Do you have secrets, Oona? I wonder. I flinch a little as she reaches out to pick a bit of something off my shoulder. It’s unexpected. Why would her lovely hands want to touch me?
We leave the shop and walk out past the pub, over the roads towards the mountains, and talk and talk. After a while, she links her arm through mine and rests her head a little on my shoulder. I can feel her soft hair against my cheek. It’s still a little damp. But she is warm. A pleasant sort of moisture. She smells like lavender, fresh water. So easy to breathe deep. I’m hyper-aware of her, the movement of her body. Her warmth beside my own. Her little face. Underneath my skin is almost humming. Like I’m about to start collecting things, but not so worried-nervous. Leaves crunch and shine beneath our feet as we walk on. It must have rained while we were drinking tea.
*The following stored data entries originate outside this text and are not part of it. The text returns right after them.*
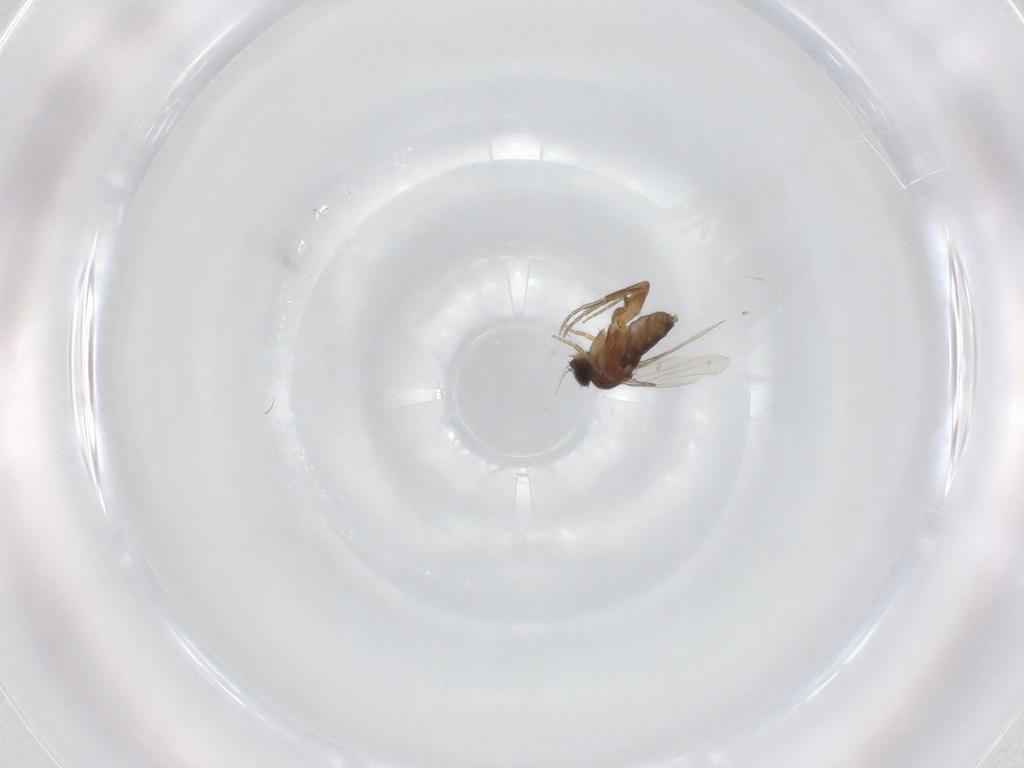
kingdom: Animalia
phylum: Arthropoda
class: Insecta
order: Diptera
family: Phoridae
I look down at my hands. The cuticles are rough, the nails are chipped. Nothing about me is good enough for anyone. When Oona sits, she crosses her legs twice, around and around again, curling in on herself like an ampersand. She’s different to every other person that I’ve met. There’s just … this thing about her. This warmth, this depth. I want more and more.
We walk until the stars are in the sky. Until Mam rings to ask me where I am.